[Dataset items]
____

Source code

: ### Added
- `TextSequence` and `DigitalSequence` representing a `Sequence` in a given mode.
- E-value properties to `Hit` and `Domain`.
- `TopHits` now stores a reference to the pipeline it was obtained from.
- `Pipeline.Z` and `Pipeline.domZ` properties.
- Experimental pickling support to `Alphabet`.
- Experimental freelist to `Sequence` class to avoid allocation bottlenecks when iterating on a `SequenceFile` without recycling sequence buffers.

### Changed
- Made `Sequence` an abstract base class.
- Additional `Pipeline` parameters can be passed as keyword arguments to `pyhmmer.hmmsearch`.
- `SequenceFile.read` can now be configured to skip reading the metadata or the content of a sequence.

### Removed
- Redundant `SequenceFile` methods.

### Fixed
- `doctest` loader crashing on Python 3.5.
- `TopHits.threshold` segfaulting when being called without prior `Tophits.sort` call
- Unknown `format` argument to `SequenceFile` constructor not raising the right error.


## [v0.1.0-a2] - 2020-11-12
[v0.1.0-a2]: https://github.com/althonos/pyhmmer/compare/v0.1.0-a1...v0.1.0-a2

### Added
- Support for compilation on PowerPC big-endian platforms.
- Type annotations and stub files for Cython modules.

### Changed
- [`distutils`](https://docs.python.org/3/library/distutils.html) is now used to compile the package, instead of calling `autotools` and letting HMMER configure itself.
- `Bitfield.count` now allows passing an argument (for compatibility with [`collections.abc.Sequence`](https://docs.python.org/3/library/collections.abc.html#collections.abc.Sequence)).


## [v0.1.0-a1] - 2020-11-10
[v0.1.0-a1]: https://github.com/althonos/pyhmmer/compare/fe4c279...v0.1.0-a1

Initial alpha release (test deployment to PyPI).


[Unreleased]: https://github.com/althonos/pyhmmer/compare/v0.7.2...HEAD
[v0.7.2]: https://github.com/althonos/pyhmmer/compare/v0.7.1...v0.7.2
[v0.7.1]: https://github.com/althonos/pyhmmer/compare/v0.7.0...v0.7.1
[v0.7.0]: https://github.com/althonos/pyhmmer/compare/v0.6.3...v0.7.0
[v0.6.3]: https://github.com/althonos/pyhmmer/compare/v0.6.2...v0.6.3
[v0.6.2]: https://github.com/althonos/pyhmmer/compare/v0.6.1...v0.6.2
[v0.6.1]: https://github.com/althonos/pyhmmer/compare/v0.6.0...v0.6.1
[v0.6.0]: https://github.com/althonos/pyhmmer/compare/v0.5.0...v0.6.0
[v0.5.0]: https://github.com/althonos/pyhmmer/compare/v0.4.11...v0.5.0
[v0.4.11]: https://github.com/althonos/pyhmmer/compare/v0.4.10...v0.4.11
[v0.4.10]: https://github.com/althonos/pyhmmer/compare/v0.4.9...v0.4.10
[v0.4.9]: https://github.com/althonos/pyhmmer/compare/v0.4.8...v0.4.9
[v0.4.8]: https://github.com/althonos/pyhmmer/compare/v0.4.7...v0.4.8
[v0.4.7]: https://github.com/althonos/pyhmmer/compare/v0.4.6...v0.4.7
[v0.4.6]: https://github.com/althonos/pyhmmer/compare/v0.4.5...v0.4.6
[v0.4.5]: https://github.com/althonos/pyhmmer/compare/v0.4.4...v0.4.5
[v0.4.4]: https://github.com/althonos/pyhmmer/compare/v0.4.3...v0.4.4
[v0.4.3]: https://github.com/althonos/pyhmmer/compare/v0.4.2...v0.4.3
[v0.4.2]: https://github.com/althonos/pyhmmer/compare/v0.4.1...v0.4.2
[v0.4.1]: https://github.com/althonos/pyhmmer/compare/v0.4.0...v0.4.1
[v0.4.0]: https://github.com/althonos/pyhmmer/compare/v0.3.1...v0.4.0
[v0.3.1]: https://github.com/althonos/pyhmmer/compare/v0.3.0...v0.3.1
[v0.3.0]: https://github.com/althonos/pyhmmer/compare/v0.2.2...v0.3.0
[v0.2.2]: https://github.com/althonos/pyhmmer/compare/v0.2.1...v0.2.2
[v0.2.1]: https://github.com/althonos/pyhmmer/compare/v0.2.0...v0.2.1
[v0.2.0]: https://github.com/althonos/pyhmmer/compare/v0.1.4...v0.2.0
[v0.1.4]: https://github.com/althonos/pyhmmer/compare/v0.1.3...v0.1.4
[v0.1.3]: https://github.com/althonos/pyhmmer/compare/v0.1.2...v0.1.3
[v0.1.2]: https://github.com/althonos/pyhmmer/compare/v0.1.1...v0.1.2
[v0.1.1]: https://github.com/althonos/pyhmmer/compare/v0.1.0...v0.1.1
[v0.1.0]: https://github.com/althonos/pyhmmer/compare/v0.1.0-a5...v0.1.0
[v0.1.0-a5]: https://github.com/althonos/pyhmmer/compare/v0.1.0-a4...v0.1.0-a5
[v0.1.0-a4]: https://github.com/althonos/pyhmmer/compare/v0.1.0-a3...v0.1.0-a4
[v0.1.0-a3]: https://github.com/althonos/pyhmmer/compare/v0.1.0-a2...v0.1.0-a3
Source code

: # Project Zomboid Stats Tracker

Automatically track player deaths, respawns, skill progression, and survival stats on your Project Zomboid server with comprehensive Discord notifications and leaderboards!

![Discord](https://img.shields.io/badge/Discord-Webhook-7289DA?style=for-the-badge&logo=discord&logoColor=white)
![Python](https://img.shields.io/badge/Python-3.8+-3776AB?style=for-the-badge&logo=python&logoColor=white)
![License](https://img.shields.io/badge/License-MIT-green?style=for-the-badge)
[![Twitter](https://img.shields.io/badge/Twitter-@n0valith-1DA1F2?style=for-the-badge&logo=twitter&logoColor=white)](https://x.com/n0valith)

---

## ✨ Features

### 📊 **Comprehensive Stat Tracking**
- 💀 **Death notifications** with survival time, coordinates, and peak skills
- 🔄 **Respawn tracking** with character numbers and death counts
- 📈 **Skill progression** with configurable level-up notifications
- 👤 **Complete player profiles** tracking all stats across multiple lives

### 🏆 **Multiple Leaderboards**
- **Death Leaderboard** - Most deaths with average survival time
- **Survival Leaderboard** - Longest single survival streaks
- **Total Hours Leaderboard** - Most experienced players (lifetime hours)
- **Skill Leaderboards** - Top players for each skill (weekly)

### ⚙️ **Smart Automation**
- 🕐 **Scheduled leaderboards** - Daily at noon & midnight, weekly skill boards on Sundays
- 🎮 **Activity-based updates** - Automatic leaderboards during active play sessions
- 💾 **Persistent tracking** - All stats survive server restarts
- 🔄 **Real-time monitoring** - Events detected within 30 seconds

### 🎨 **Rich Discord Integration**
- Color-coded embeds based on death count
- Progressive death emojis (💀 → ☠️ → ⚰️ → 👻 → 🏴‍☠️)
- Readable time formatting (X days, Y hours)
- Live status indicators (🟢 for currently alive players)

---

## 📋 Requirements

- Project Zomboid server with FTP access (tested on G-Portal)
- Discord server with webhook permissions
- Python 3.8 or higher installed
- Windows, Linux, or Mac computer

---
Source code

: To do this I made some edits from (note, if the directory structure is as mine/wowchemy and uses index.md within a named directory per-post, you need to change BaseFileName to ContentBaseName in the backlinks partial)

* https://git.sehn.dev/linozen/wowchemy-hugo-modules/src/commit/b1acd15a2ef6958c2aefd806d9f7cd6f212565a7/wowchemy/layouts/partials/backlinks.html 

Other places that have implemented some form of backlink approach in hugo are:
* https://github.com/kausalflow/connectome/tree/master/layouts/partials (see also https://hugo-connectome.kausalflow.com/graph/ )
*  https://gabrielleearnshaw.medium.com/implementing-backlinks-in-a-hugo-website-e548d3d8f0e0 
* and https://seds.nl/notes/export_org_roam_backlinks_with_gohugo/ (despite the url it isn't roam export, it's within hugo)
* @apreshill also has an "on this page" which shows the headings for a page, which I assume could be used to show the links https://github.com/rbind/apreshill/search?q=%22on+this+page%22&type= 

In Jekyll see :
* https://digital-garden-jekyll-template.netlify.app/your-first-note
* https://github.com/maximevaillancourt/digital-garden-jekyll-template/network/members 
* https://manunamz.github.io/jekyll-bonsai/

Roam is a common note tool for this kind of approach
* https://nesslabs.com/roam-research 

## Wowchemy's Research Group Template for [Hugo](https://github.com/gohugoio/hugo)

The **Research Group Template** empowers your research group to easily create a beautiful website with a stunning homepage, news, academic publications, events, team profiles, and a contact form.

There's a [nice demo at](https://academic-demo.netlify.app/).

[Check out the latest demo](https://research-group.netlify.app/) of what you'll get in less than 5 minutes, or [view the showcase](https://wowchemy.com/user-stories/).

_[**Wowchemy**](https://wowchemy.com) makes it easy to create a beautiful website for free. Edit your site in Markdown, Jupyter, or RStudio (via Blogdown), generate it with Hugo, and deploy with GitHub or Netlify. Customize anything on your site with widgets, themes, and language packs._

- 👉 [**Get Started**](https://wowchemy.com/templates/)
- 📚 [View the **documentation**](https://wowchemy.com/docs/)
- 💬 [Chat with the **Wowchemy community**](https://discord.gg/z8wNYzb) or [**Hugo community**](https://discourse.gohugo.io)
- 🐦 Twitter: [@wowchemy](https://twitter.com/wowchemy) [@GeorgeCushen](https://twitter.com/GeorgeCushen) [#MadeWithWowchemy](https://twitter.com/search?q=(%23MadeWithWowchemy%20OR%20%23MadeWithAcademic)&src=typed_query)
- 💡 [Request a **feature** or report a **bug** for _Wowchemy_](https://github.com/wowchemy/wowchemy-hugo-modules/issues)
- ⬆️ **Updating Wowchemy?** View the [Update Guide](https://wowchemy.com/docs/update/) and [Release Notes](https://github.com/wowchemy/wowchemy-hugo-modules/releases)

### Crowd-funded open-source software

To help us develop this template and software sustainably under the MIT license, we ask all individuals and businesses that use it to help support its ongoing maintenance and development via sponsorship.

____

TRY IT: Among the records above, find the lines that contain "Most" and copy every one.

RESPONSE FOR THIS EXERCISE:
- **Death Leaderboard** - Most deaths with average survival time
- **Total Hours Leaderboard** - Most experienced players (lifetime hours)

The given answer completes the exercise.